The problem of seduction, in the academic setting, can be initiated by
either student or instructor.  The student may decide that a better grade is
easier to obtain by illicit methods than by honest ones.  The instructor may
vainly think that a student is responding to the innate personal charms of
the instructor, already self-admiringly well known to the instructor, and
probably never successfully encountered or overcome, self-deprecatingly.
Similarly, in the employment scene, the person who occupies a position of
relative power tends to ignore the inherent gravity of the position that is
occupied.  Determining what would fall to one naturally, as by personal
charm, can not be decided in favor of personal charm, as long as any
relationship of power can be easily seen and grasped, in the most cursory of
inspections.  The presumption would have to be that personal charm is never
present -- and a defendant against any later accusation of wrongful
seduction should have to prove, by the weight of testimony, to any alleged
jury of peers the defense of personal charm.  If this were the legal
standard that we tried to teach people, that they are presumed to be guilty,
in motive, of any demonstrable sexual contact, by having abused their
positions of power, we might have more success in eliminating such wrongful
sexual misconduct.

**

But is this speculation any better than the note of the CS grad student, as
"found art" -- or even as "lost art"?  I think we would have to go to the
category schema, to ask ourselves what is lost and what is found.  Clearly,
for instance, what is found differs from what is discovered, because the
latter includes the things that occur by accidents of nature, itself.  One
can discover a spring in the middle of a meadow where never water flowed
before.  No one ever lost that spring.  On the other hand, the very
terminology of "lost" implies some prior possession, by some awareness, if
by nothing else.  With respect, then, to the CS student's note, do we have
to admit to the possibility of the "art: quality of the note that the
student wrote before we can address the issue of whether, when encountered
by others, the note was a piece of "lost" art, just waiting to be "found"?

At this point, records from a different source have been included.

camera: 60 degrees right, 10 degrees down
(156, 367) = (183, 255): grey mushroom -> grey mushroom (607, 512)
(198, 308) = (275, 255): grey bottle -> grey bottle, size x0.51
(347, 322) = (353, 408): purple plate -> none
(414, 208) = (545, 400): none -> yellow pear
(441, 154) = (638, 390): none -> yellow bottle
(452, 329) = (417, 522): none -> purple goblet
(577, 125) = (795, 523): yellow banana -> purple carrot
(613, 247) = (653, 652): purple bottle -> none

And, if so, do we not then find that it is quite hard to get to the idea
that the student actually lost this note, or lost any art in or on this
note?  The more I think of it, the more I must argue for discovery, at the
least, as in the case of the previously unknown, such as the meadow spring.

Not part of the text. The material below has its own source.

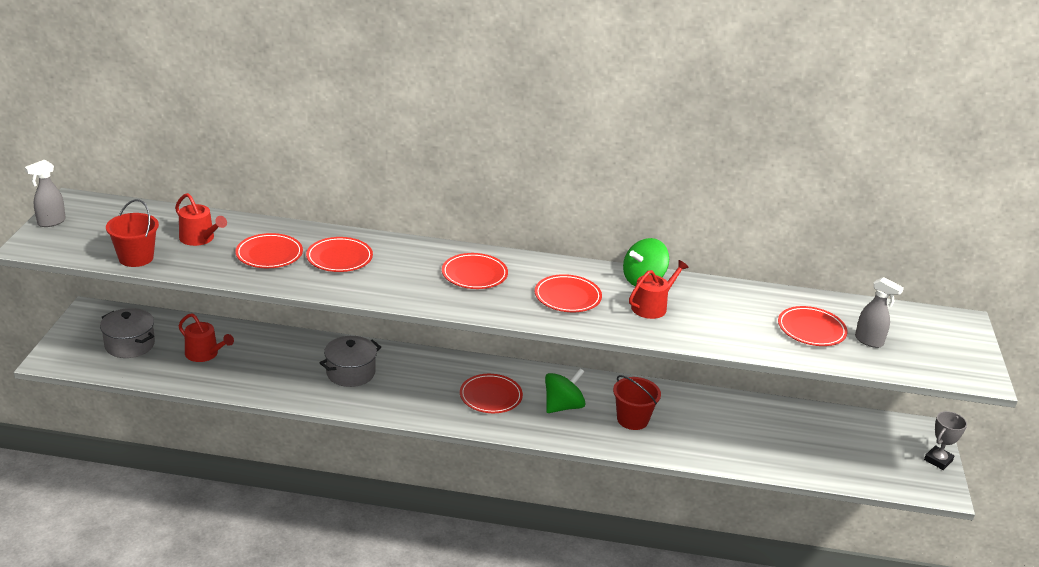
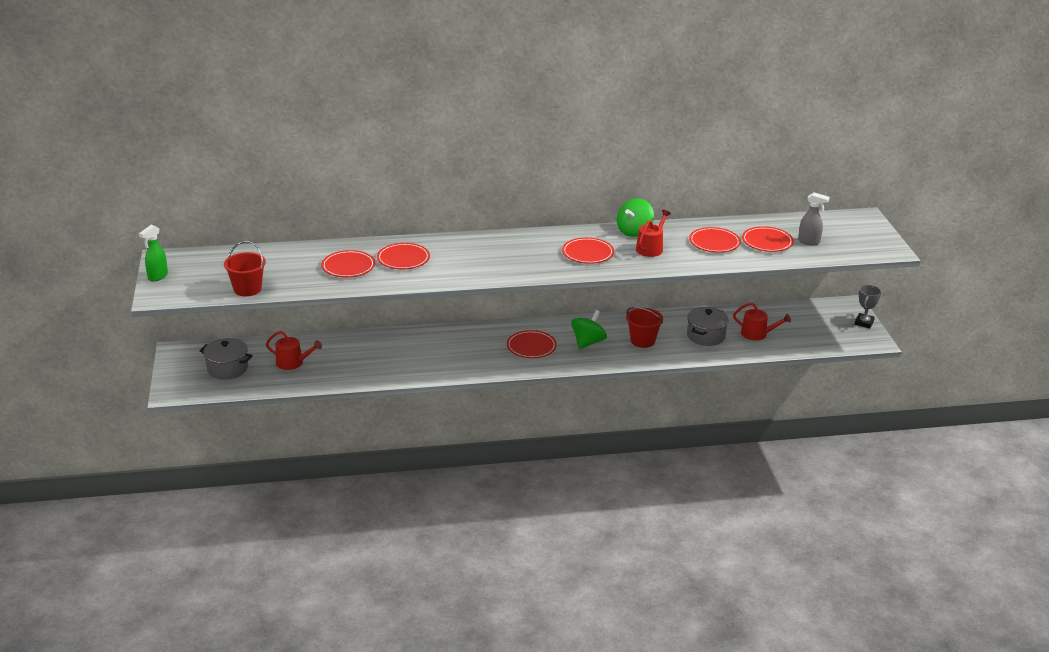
camera: 15 degrees left, 0 degrees up
(51, 222) = (157, 277): grey spray bottle -> green spray bottle
(200, 238) = (286, 266): red watering can -> red watering can (757, 334)
(350, 373) = (416, 352): grey pot -> grey pot (706, 336)
(474, 274) = (511, 251): red plate -> red plate (714, 242)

Indeed, as I roll down this inclination, I find I can even move as far in
belief as this: the note was not art until an imposed view created that
perspective.

My ancestors would say, by contrast, "Look, did you not know that you are
constantly surrounded by angels?"  (And, more darkly, ":Did you not know
that you are constantly surrounded by demons?")  Once we thoroughly believe
that man (being) creates his (its) world, mentally, as that place which he
(it) inhabits, we can understand the wrongful lure of yielding personal
responsibility to god/s, who would (always, if not already) occupy positions
of (ultimate) power.  Personal responsibility begins by recognizing its own
immense power, in all relations, to do harm or to do good, to ignore
possible harm or good.  And, having undertaken such self-recognition,
personal responsibility aims, as a moral issue, to establish truer, more
stable and trustworthy equalities with all others, to negate all
opportunities at exploiting any other being.